> [WORK ORDER 1]:
According to the passage on crypto markets, why does the trend pose a greater challenge for tokens than for stocks? Answer in one to three sentences.
> [WORK ORDER 2]:
Reproduce the part of the crypto market passage that opens with the words containing "4. Previously, the" and closes with "re-seeking an anchor.".

> [SOURCE PASSAGE]:
○ ○ ○ ○

Of course, this trend poses a greater challenge for tokens. Stocks have undergone two to three hundred years of evolution, forming a complete regulatory framework and value distribution system, with sufficient value core (except for a few fraudulent stocks). However, tokens are currently transitioning from chaos to regulation, which reminds me of the period from the establishment of the Federal Reserve in 1913 to the establishment of the SEC in 1933. Before that, the U.S. stock market was more chaotic than regulated, but after regulation, traditional capital markets experienced significant development. Will the crypto market also experience a similar transformation after undergoing regulatory cleansing? Personally, I believe it is highly likely, but this transitional period will be painful (everyone can already feel it), and it may not be short.
4. Previously, the crypto market was narrative-driven. When most narratives were debunked, it naturally transitioned from last year's decoupling to the current lack of anchoring. This transitional period is the process of re-seeking an anchor.

○ ○ ○ ○

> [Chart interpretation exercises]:
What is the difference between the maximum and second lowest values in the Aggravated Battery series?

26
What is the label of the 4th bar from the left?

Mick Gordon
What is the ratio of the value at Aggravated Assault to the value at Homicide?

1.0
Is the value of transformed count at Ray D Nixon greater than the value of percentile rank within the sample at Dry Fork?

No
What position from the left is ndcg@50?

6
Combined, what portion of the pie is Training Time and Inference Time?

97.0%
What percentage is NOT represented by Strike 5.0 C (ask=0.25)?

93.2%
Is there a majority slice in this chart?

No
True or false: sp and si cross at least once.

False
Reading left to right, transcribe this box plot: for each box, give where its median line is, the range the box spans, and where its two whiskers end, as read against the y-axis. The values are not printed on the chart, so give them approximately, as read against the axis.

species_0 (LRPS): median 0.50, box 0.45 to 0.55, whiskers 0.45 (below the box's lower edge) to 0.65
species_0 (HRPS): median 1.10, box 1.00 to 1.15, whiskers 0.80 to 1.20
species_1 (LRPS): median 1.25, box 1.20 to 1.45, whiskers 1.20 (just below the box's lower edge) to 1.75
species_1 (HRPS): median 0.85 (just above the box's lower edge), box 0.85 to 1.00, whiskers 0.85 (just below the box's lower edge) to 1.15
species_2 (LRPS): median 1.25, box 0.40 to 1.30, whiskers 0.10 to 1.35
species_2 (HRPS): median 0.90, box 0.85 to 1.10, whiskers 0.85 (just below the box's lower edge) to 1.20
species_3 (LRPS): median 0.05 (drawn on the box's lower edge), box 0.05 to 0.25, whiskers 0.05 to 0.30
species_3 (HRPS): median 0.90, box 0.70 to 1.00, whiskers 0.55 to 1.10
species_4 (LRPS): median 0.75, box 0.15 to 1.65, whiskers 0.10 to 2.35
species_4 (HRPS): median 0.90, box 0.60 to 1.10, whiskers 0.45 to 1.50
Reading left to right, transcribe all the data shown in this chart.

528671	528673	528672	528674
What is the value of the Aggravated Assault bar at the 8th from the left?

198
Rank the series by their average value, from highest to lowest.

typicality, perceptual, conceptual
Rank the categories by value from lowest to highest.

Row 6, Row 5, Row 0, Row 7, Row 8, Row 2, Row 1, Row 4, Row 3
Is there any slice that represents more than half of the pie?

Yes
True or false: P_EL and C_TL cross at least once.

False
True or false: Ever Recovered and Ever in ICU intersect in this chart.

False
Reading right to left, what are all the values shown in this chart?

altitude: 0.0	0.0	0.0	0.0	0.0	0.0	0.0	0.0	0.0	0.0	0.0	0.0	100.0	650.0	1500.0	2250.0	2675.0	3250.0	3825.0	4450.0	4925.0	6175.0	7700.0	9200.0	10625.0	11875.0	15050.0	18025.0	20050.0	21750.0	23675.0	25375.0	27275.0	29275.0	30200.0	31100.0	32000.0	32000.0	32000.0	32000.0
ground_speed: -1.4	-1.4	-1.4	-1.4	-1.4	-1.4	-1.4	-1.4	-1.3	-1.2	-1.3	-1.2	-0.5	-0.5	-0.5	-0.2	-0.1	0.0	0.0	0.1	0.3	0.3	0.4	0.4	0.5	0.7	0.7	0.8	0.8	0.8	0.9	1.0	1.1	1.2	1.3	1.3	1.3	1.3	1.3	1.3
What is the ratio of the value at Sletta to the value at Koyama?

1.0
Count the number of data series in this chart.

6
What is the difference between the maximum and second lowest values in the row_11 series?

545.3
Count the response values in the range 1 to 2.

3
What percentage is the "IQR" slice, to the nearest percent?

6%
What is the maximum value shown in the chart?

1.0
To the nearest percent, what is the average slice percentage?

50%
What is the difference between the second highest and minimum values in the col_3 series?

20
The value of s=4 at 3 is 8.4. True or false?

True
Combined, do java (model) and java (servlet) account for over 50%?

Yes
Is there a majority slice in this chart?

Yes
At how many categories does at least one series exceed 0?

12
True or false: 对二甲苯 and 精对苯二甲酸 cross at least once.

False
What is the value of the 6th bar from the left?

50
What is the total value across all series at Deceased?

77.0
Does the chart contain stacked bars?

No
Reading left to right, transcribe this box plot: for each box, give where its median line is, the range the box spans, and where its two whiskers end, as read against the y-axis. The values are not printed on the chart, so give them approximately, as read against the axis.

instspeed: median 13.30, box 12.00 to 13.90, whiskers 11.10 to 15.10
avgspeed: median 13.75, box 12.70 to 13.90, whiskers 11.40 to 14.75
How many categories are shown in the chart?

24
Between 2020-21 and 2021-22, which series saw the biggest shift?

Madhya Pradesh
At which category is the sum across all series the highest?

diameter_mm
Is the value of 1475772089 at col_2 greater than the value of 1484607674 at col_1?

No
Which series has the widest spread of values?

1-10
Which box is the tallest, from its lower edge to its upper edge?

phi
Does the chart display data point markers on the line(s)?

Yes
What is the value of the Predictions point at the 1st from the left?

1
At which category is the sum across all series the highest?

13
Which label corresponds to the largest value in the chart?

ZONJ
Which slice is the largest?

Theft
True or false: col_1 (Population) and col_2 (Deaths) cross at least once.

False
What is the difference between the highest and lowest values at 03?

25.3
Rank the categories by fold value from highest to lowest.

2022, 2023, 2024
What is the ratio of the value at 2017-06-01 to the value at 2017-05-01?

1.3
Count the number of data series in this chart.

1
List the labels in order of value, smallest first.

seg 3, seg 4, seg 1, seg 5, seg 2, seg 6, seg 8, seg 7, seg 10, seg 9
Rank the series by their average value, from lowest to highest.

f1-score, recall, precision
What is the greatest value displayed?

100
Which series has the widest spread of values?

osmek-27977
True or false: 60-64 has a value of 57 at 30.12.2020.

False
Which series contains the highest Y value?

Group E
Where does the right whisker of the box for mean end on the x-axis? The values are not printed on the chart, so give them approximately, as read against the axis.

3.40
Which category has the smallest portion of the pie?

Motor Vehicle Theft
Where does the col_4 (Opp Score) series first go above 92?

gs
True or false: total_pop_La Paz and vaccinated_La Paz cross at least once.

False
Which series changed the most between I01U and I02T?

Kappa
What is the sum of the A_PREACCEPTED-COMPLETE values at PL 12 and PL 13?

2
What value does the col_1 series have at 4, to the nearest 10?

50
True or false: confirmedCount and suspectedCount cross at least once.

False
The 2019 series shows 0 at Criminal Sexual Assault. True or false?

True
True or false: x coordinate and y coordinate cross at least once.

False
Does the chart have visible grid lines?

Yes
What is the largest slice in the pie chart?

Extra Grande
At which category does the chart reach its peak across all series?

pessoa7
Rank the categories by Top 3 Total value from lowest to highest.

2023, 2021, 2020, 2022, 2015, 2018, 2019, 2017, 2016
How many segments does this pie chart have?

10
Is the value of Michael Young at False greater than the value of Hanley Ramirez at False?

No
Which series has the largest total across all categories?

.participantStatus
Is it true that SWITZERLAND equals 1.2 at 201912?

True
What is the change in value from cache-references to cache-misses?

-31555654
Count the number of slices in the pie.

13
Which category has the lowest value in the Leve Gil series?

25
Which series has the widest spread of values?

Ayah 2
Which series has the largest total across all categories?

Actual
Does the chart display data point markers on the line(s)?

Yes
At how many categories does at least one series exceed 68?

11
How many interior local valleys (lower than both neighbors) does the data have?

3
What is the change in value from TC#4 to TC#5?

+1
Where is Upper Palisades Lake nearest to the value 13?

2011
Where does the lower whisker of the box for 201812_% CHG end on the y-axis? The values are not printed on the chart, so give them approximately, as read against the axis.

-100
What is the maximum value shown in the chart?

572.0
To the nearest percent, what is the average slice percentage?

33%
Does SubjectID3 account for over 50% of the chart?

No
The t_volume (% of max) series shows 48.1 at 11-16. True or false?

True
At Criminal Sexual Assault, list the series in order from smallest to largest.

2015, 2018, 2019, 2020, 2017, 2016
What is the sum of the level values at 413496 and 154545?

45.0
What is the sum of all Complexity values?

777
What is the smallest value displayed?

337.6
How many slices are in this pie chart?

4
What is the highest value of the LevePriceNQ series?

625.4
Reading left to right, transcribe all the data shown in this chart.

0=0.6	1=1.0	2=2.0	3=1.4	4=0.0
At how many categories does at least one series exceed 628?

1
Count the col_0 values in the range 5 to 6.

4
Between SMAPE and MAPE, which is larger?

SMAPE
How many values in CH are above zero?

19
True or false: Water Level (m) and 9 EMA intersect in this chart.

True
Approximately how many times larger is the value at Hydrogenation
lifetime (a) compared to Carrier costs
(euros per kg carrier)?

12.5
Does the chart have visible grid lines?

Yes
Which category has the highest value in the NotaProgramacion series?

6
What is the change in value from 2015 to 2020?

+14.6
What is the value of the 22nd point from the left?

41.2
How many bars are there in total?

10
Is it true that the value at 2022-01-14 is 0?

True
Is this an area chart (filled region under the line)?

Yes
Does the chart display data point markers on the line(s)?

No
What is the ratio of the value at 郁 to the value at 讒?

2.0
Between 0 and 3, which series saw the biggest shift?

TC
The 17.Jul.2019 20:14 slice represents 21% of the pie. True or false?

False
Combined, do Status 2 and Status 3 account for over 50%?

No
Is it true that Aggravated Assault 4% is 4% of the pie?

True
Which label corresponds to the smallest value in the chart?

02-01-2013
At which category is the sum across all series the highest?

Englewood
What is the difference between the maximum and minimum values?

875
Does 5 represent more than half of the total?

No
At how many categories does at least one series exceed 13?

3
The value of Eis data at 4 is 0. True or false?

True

○ ○ ○ ○

> [TASK RESULT 1]:
Stocks have gone through two to three hundred years of evolution, which gave them a complete regulatory framework, a value distribution system and a sufficient value core. Tokens, by contrast, are only now transitioning from chaos to regulation.

> [TASK RESULT 2]:
4. Previously, the crypto market was narrative-driven. When most narratives were debunked, it naturally transitioned from last year's decoupling to the current lack of anchoring. This transitional period is the process of re-seeking an anchor.